TASK TO COMPLETE: The required copy runs from the first line of the material through the line containing "Rendered at 1500 by 1125 pixels.", exactly as written and without pictures.

DATA FOR REVIEW:
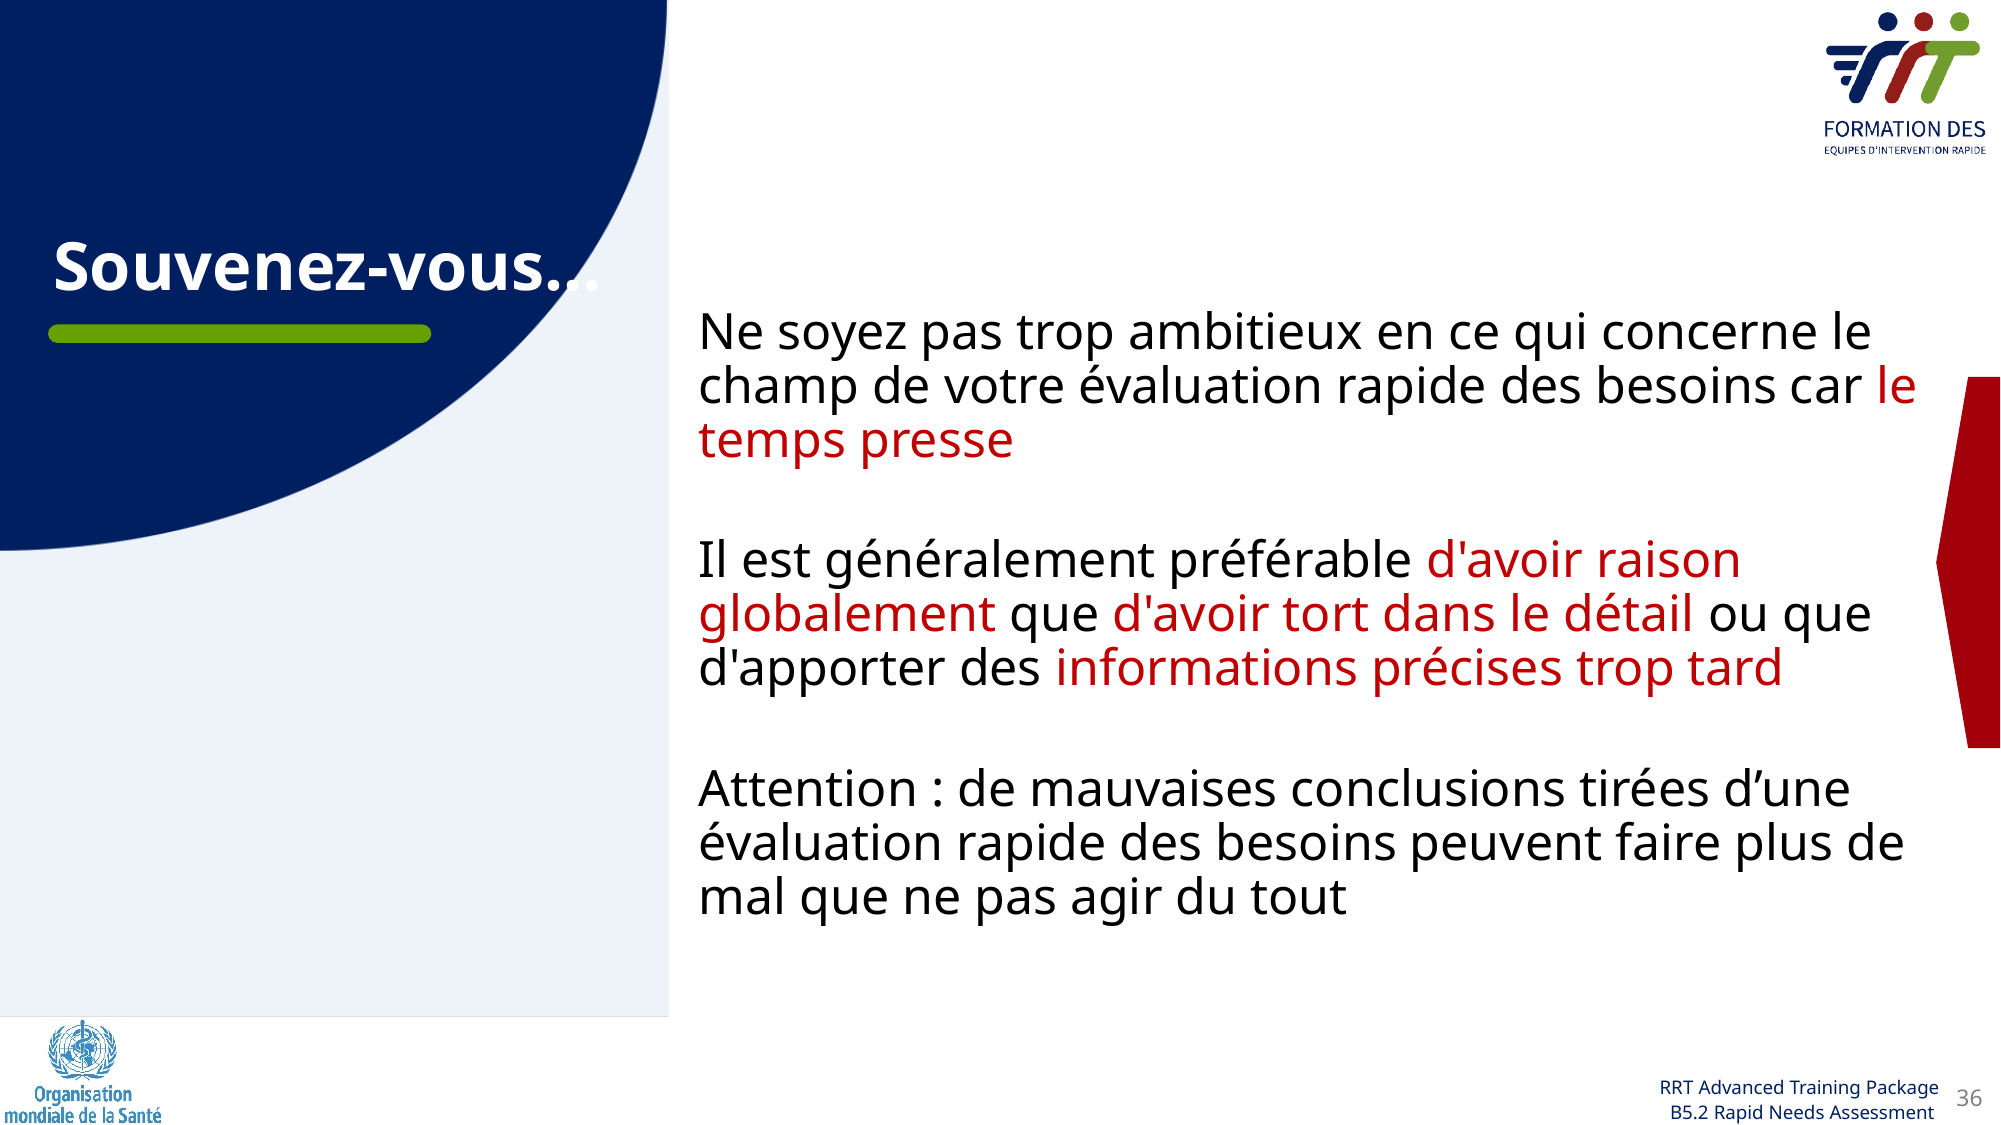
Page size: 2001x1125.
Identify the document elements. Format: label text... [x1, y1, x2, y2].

list Ne soyez pas trop ambitieux en ce qui concerne le champ de votre évaluation rapide des besoins car le temps presse Il est généralement préférable d'avoir raison globalement que d'avoir tort dans le détail ou que d'apporter des informations précises trop tard Attention : de mauvaises conclusions tirées d’une évaluation rapide des besoins peuvent faire plus de mal que ne pas agir du tout [690, 298, 1927, 926]
picture [1824, 11, 1986, 156]
picture [0, 0, 669, 1124]
text_box Souvenez-vous… [45, 215, 698, 323]
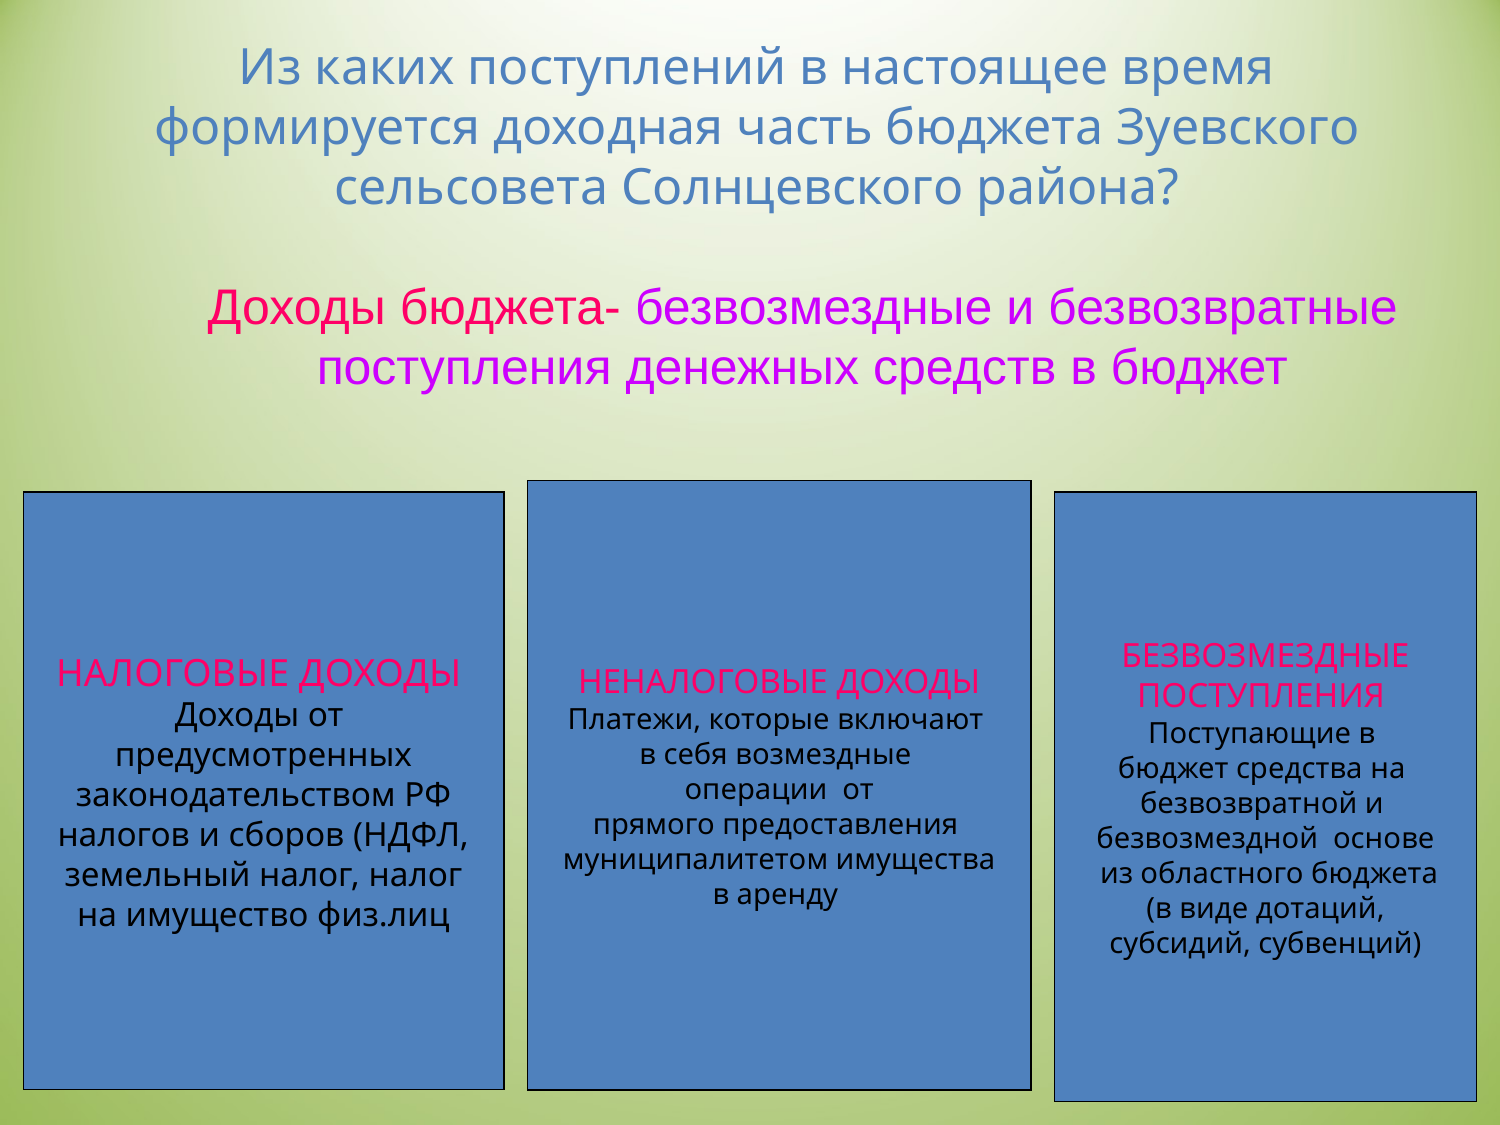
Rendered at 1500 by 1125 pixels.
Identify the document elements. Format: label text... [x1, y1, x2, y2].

text_box НЕНАЛОГОВЫЕ ДОХОДЫ Платежи, которые включают в себя возмездные операции от прямого предоставления муниципалитетом имущества в аренду [527, 480, 1032, 1090]
picture [0, 0, 1500, 1125]
title Из каких поступлений в настоящее время формируется доходная часть бюджета Зуевского сельсовета Солнцевского района? [82, 70, 1432, 258]
text_box НАЛОГОВЫЕ ДОХОДЫ Доходы от предусмотренных законодательством РФ налогов и сборов (НДФЛ, земельный налог, налог на имущество физ.лиц [23, 492, 504, 1090]
text_box БЕЗВОЗМЕЗДНЫЕ ПОСТУПЛЕНИЯ Поступающие в бюджет средства на безвозвратной и безвозмездной основе из областного бюджета (в виде дотаций, субсидий, субвенций) [1054, 492, 1477, 1102]
text_box Доходы бюджета- безвозмездные и безвозвратные поступления денежных средств в бюджет [187, 267, 1418, 487]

ANSWER BELOW:
Page size: 2001x1125.
Identify the document elements. Format: label text... [x1, y1, x2, y2].

list Ne soyez pas trop ambitieux en ce qui concerne le champ de votre évaluation rapide des besoins car le temps presse Il est généralement préférable d'avoir raison globalement que d'avoir tort dans le détail ou que d'apporter des informations précises trop tard Attention : de mauvaises conclusions tirées d’une évaluation rapide des besoins peuvent faire plus de mal que ne pas agir du tout [690, 298, 1927, 926]
picture [1824, 11, 1986, 156]
picture [0, 0, 669, 1124]
text_box Souvenez-vous… [45, 215, 698, 323]
Rendered at 1500 by 1125 pixels.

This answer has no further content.